The Future – While most of us are still slogging around in the muck of now, some have begun to consider what happens when this too has passed. Here’s Amanda Cohen in the NYT wondering about raising menu prices to cover fair costs. And here’s Dave Chang near the end of his COVID podcast (loosely transcribed by me), answering a question about what there is to be optimistic about going forward:
(At the 27:50 mark) “You know, the metaphor is like a fire or a flood that burns everything or washes everything away so you can start anew. I’ve had a lot of pessimism to the food industry at large, and I think it has been a bubble... And a lot of the industry has been built on a faulty foundation, whether it’s the brigade system, or how we take care of our employees, or the environment or whatever. We’re going to have an opportunity to start from scratch, and I don’t think people realize the tantalizing opportunity of what that means. We can do this in a way that is on our terms. How we pay people. The foods we make. We don’t even have to worry about the Michelin Guide, the NYT stars, or whatever. We can literally build community again. How do we reverse engineer, and wash away all the stupid shit we’ve had to deal with? I don’t know, but it is a future that is unknown and exciting.”
I mean, sure. But feels like the opportunity Dave describes is the same one he’s had every time he’s opened a restaurant (and chosen the investors to do it with). And it’ll only actually change if everyone agrees to the play on the same field, and that, as New Yorker critic Hannah Goldfield points out, means laws.
Or price fixing.
Whatever works.
And that’s it for today.
I’ll see you here Tuesday for next Family Meal.

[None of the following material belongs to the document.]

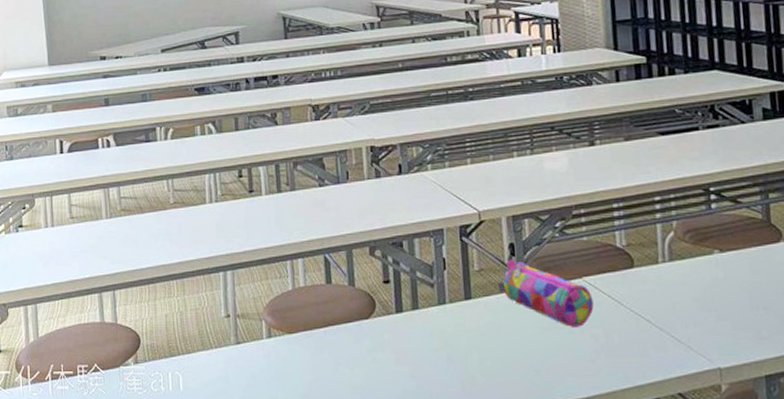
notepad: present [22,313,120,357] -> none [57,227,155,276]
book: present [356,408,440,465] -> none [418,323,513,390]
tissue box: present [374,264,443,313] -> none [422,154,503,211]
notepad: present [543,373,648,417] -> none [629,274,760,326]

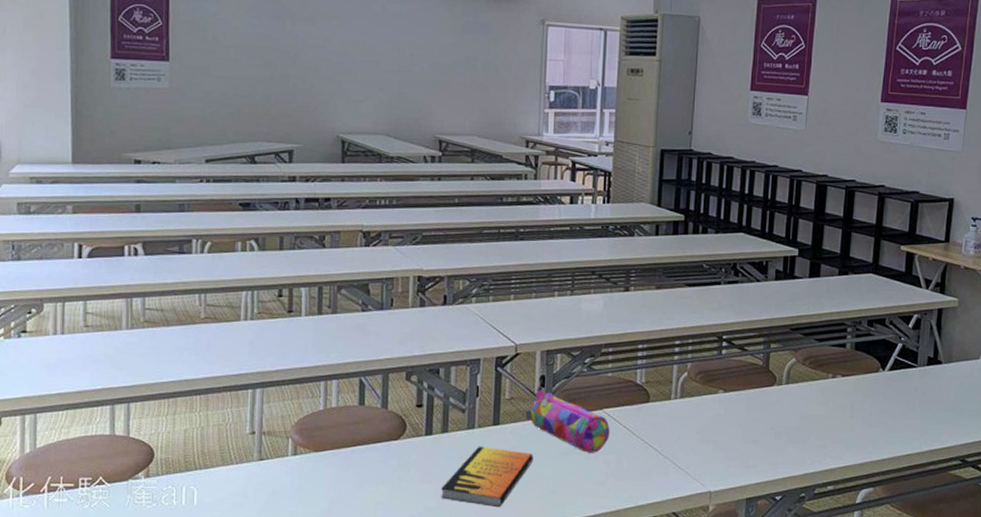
book: none [418,323,513,390] -> present [441,446,533,508]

And don’t forget to follow me on Twitter and Instagram, and send tips and/or “a great business for a lot of people” to andrew@thisfamilymeal.com. If you like Family Meal and want to keep it going, please chip in here. If you got this as a forward, sign up for yourself
P.S. – A few of you have asked for the view from Hong Kong and Asia. Will try to get together some thoughts on that this weekend, but meantime, here’s the change.org petition some restaurant people are floating for HK right now. You’ll note some stark differences from the asks in the states. Most notably this caveat below the list of “demands”: “As Hong Kong is a free economy, we are not suggesting that any of the above recommendations should be enforced by any changes in Hong Kong Government Law - all of these recommendations are simply a call for action.”